----- SUPPLIED DATA -----
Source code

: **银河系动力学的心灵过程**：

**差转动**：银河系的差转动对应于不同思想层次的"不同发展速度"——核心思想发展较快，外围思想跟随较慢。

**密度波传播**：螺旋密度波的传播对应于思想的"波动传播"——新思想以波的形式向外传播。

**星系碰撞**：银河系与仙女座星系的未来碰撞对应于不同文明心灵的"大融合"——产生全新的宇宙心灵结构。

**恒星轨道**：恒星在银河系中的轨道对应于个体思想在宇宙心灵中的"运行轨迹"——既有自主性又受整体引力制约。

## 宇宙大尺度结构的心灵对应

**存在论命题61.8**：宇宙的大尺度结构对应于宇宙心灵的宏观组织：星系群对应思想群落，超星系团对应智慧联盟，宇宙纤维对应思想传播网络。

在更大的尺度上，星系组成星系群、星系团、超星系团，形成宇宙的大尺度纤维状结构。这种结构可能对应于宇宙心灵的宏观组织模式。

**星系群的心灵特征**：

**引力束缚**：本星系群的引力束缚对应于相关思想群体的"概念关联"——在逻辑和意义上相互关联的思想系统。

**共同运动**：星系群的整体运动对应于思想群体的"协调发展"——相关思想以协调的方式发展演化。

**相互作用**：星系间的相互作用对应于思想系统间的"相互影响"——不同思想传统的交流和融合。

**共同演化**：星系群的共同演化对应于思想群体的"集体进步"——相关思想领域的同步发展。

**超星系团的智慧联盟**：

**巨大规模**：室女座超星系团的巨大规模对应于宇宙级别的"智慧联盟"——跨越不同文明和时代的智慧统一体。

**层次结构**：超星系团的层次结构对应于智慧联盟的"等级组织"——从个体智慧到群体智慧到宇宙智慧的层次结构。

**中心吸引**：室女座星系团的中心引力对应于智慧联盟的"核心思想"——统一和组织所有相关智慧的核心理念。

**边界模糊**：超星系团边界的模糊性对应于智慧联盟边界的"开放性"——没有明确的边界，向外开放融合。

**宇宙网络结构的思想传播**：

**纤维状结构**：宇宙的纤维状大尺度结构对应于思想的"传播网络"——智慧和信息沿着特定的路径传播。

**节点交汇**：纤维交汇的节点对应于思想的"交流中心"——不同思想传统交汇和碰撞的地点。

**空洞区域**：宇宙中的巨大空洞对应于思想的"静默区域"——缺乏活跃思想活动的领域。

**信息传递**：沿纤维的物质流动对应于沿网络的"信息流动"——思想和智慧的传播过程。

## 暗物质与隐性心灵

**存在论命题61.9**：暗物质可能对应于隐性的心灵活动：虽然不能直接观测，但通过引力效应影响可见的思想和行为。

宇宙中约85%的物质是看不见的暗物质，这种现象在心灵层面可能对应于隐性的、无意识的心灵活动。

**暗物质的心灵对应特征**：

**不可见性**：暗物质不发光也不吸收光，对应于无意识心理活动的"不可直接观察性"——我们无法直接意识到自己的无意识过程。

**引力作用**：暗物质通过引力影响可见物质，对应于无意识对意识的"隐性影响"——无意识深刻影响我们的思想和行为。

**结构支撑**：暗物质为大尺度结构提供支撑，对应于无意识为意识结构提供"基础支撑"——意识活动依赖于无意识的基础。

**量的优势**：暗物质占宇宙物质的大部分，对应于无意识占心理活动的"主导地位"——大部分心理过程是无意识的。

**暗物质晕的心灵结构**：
-----
**WHAT TO DO**
Copy out the records above without altering anything.

**EXERCISE OUTPUT**
Source code

: **银河系动力学的心灵过程**：

**差转动**：银河系的差转动对应于不同思想层次的"不同发展速度"——核心思想发展较快，外围思想跟随较慢。

**密度波传播**：螺旋密度波的传播对应于思想的"波动传播"——新思想以波的形式向外传播。

**星系碰撞**：银河系与仙女座星系的未来碰撞对应于不同文明心灵的"大融合"——产生全新的宇宙心灵结构。

**恒星轨道**：恒星在银河系中的轨道对应于个体思想在宇宙心灵中的"运行轨迹"——既有自主性又受整体引力制约。

## 宇宙大尺度结构的心灵对应

**存在论命题61.8**：宇宙的大尺度结构对应于宇宙心灵的宏观组织：星系群对应思想群落，超星系团对应智慧联盟，宇宙纤维对应思想传播网络。

在更大的尺度上，星系组成星系群、星系团、超星系团，形成宇宙的大尺度纤维状结构。这种结构可能对应于宇宙心灵的宏观组织模式。

**星系群的心灵特征**：

**引力束缚**：本星系群的引力束缚对应于相关思想群体的"概念关联"——在逻辑和意义上相互关联的思想系统。

**共同运动**：星系群的整体运动对应于思想群体的"协调发展"——相关思想以协调的方式发展演化。

**相互作用**：星系间的相互作用对应于思想系统间的"相互影响"——不同思想传统的交流和融合。

**共同演化**：星系群的共同演化对应于思想群体的"集体进步"——相关思想领域的同步发展。

**超星系团的智慧联盟**：

**巨大规模**：室女座超星系团的巨大规模对应于宇宙级别的"智慧联盟"——跨越不同文明和时代的智慧统一体。

**层次结构**：超星系团的层次结构对应于智慧联盟的"等级组织"——从个体智慧到群体智慧到宇宙智慧的层次结构。

**中心吸引**：室女座星系团的中心引力对应于智慧联盟的"核心思想"——统一和组织所有相关智慧的核心理念。

**边界模糊**：超星系团边界的模糊性对应于智慧联盟边界的"开放性"——没有明确的边界，向外开放融合。

**宇宙网络结构的思想传播**：

**纤维状结构**：宇宙的纤维状大尺度结构对应于思想的"传播网络"——智慧和信息沿着特定的路径传播。

**节点交汇**：纤维交汇的节点对应于思想的"交流中心"——不同思想传统交汇和碰撞的地点。

**空洞区域**：宇宙中的巨大空洞对应于思想的"静默区域"——缺乏活跃思想活动的领域。

**信息传递**：沿纤维的物质流动对应于沿网络的"信息流动"——思想和智慧的传播过程。

## 暗物质与隐性心灵

**存在论命题61.9**：暗物质可能对应于隐性的心灵活动：虽然不能直接观测，但通过引力效应影响可见的思想和行为。

宇宙中约85%的物质是看不见的暗物质，这种现象在心灵层面可能对应于隐性的、无意识的心灵活动。

**暗物质的心灵对应特征**：

**不可见性**：暗物质不发光也不吸收光，对应于无意识心理活动的"不可直接观察性"——我们无法直接意识到自己的无意识过程。

**引力作用**：暗物质通过引力影响可见物质，对应于无意识对意识的"隐性影响"——无意识深刻影响我们的思想和行为。

**结构支撑**：暗物质为大尺度结构提供支撑，对应于无意识为意识结构提供"基础支撑"——意识活动依赖于无意识的基础。

**量的优势**：暗物质占宇宙物质的大部分，对应于无意识占心理活动的"主导地位"——大部分心理过程是无意识的。

**暗物质晕的心灵结构**：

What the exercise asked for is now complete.